The box below the borrower's image contains the three most prominent topics for the loan (description) at hand.
Conclusion and further work
In this project, I have developed an end-to-end system that enables multiple actors in the Kiva ecosystem to get an a priori insight into the funding chances of previously unseen loans. While the current logistic regression model can no doubt be improved in various ways, its current performance of 87.82% ROC Area Under Curve is sufficient for a proof of concept.
As the virtual integration through a browser extension demonstrates, the system can indeed be deployed with minimum extra engineering effort, should Kiva wish to do so.
At the same time, the positive or negative contribution of each feature was identified. This may help Kiva actors in the field to adapt certain behaviours or revise certain decision strategies, should they feel the need to do so.
As far as deployment in the Kiva ecosystem is concerned, then, there will be more strategic and ethical questions to be answered, than technical ones.

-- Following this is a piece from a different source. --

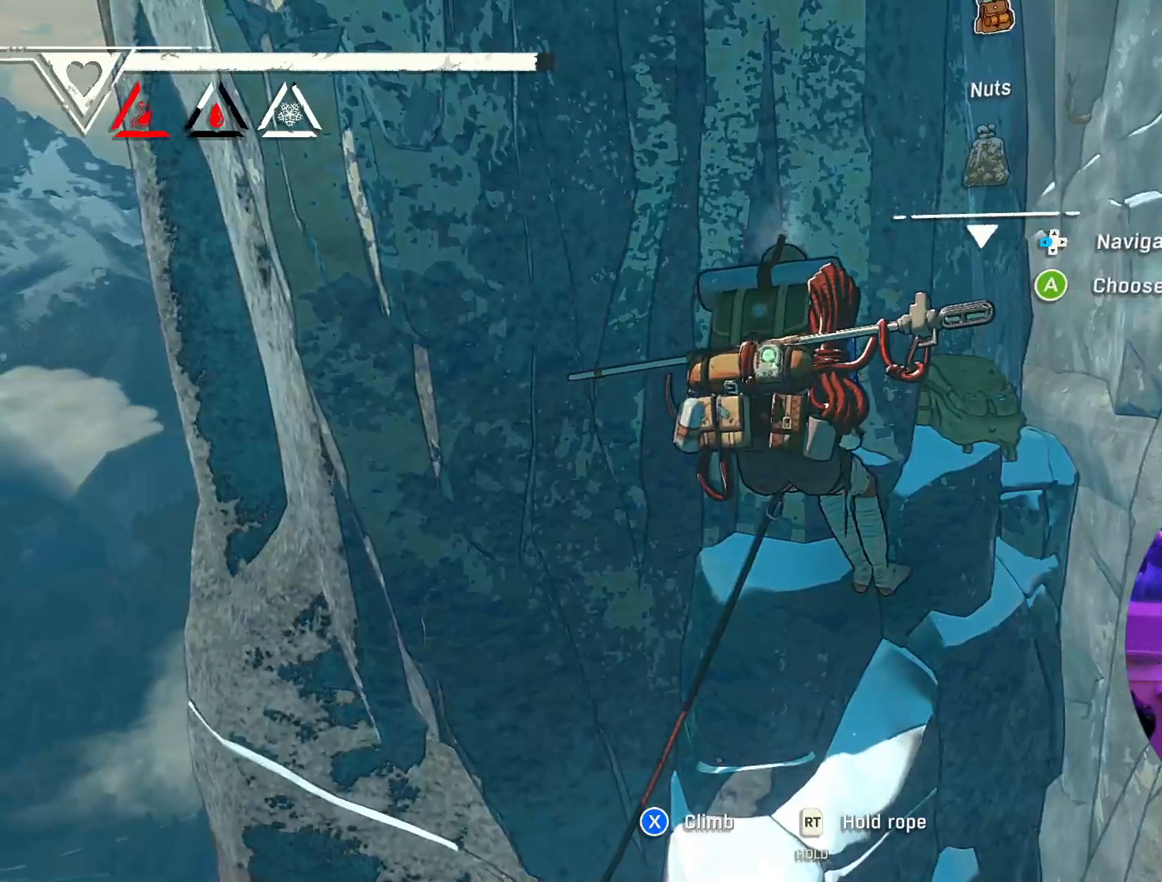
{"buttons": [], "left_stick": "center", "right_stick": "center", "events": [[267, "right_stick", "up-left"], [483, "right_stick", "center"]]}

Potential avenues for model performance improvement include:
- A more refined and tuned Supervised Latent Dirichlet Allocation model
- Different logistic regression settings
- Alternative estimators
- Additional and/or better features. I am especially interested in adding "trust" features detected from the borrower's image. The reason is simple: when I made my first Kiva loan in February, the image contents played a major role in my own choice.
-  Christina Jenq, Jessica Pan and Walter Theseira: What Do Donors Discriminate On? Evidence from Kiva.org
- Jaegul Choo, Changhyun Lee, Daniel Lee, Hongyuan Zha and Haesun Park: Understanding and Promoting Micro-Finance Activities in Kiva.org
Having come at the end of this bootcamp in New York City, I would like to thank:
- my instructors Irmak Sirer, Bo Peng and Aaron Schumacher for having turned this Data Science Bootcamp into such an pleasant and rewarding experience. You guys rock!
- my Krash Brooklyn housemate and PhD candidate Marc Gerritzen for his valuable comments on an earlier version of this blog post, and, more generally, his interest in this project.
- all my fellow Metis Data Science students (Winter Cohort 2015), and my fellow Krashers in Brooklyn.
- my family and friends at home, for putting up with my three-month absence.
- the amazing and awesome city and people of New York, for their inspiration and energy.